Show HN: Locki – AI sandboxing for real-world projects
github.comHello HN! I was bothered that no existing sandboxing solution can run my $job project, due to the limitations of running inside an OCI container, or some sort of limited process like landlock / bubblewrap etc. My options were spawning a new VM per worktree, which takes minutes to boot and allocates a chunk of RAM... or build a custom solution which uses just a single VM plus LXC containers -- the kind of containers with a full init system, capable of running systemd services, OCI containers and even full Kubernetes distributions.

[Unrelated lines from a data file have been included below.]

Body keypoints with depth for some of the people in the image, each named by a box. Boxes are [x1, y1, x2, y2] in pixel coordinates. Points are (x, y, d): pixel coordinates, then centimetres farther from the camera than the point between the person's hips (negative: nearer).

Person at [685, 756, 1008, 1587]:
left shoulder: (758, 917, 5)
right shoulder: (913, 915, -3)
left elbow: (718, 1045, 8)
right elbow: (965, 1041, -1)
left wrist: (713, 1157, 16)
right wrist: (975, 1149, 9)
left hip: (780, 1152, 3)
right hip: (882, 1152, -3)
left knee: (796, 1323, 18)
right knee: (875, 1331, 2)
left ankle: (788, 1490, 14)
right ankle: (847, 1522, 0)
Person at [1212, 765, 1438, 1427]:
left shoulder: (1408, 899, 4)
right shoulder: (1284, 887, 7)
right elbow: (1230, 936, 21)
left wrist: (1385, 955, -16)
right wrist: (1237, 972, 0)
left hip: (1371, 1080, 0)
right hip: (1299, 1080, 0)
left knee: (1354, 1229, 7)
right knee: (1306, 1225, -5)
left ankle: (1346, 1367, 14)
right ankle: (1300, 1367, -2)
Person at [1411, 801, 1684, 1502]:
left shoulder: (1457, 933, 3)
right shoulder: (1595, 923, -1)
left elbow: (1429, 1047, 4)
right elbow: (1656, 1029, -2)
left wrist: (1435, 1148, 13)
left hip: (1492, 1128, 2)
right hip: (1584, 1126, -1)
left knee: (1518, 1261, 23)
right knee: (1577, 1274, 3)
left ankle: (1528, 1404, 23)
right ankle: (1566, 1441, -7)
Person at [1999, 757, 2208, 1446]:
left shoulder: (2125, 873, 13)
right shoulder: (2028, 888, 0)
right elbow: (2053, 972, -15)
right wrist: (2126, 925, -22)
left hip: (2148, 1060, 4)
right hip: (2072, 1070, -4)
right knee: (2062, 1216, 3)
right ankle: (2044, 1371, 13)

So here it is. Fresh container start takes <10s. Works best with VSCode, which will neatly show changes from all worktrees in the sidebar, letting you review, edit and commit them easily. Let me know what you think! hey this is great idea. Can you share what kind of $job project you're working on? Actually I can, it's open source: https://github.com/kagenti/adk It's an agent development platform. It needs MicroShift, which is notoriously not easy to run locally -- ADK makes it simple by using a prebuilt Lima VM for CLI deploy, but that doesn't work well in development. Noice! Agent deployment infra is exactly the layer that's missing right now. Everyone's building agents but nobody's solving the "get it into production reliably" problem.
The MCP connector support is interesting to me, I'm working on an MCP server that handles payment injection for agents (card number never enters LLM context, injected via CDP at the browser layer). Biggest pain point is testing against real deployment setups vs my janky local Chrome + CDP dev loop.
Curious: when you add an MCP server to an ADK agent, does the agent discover tools at startup or can you reconfigure at runtime? Thinking about cases where you'd want to swap a mock payment tool for a live one during staging → prod promotion.
Going to try ADK this week — been needing something exactly like this for integration testing. To complicate it further, ADK is quite "early" in development, but it's a fusion-fork of two more mature projects: Red Hat's Kagenti, and Linux Foundation's (orig. IBM) Agent Stack (https://github.com/i-am-bee/agentstack/). ADK is basically Agent Stack but with the custom backend replaced by Kagenti. Regarding MCP: the current idea is dependency injection using A2A extensions: agent says what it wants (LLM endpoint, MCP server, vector database, etc.) and the caller provides. Works great for direct communication, gets weird with subagents -- we may iterate on it a bit more.